Model results indicate that flooding exacerbates accessibility losses in Antakya’s earthquake-damaged transportation network, where recovery depends on a limited number of structurally critical corridors. Accessibility impacts are unevenly distributed, with temporary shelters and essential services, some of which are located in flood-exposed areas, becoming intermittently inaccessible when key routes are impassable. Our findings reveal that even seemingly localized flood events along these corridors can trigger systemic network effects, rerouting flows onto longer secondary paths, increasing travel distances, and isolating already vulnerable communities during the recovery process. 

Beyond physical damage, observations from the field trip suggest that residents and displaced communities have adapted to this uncertainty by informally sharing real-time routing information through social media and messaging platforms.
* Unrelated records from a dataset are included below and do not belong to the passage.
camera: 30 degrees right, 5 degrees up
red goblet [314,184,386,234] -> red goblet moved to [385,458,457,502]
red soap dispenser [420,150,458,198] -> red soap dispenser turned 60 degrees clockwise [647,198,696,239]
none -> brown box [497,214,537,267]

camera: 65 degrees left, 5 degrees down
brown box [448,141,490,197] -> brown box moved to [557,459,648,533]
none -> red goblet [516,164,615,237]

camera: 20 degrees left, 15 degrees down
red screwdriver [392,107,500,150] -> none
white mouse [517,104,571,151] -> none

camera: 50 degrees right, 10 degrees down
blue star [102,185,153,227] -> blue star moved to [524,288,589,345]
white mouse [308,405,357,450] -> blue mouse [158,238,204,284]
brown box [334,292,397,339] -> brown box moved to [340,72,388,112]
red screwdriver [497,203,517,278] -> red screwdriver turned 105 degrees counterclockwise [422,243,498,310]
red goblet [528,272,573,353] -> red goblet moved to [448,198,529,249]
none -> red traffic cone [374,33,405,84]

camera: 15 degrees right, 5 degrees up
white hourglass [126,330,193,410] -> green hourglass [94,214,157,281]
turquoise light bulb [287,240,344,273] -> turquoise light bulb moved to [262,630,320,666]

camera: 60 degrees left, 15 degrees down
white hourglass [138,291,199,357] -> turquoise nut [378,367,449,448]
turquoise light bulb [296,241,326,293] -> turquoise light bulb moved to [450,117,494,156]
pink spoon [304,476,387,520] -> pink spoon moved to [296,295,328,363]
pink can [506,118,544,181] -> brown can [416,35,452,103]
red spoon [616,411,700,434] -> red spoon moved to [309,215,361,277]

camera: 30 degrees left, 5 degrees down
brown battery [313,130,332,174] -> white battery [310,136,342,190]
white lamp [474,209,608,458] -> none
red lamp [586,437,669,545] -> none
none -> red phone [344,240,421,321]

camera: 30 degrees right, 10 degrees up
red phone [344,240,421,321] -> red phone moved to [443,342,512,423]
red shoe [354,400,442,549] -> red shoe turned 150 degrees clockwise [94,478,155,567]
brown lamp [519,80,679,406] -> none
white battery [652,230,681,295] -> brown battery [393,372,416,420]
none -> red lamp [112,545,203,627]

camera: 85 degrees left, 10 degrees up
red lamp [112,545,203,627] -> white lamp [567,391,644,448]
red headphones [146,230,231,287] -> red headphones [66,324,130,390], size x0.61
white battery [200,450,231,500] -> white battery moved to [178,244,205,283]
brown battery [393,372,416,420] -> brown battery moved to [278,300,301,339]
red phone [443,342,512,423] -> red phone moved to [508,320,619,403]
This emergent bottom-up coordination reflects community adaptive capacity in navigating infrastructure constraints during the intermediate recovery phase, where road accessibility changes frequently due to ongoing reconstruction and intermittent disruptions. 

Overall, the results suggest that recovery trajectories can become more fragile during the intermediate recovery phase, when infrastructure systems are partially restored but remain structurally and operationally weakened by prior damage. In this state, systems have a reduced capacity to absorb any additional hazards, meaning that flooding can generate impacts that exceed those expected under normal system operations. The findings contribute empirical evidence to debates on systemic resilience and highlight the importance of moving beyond single-hazard recovery strategies toward multi-hazard, network-aware assessments.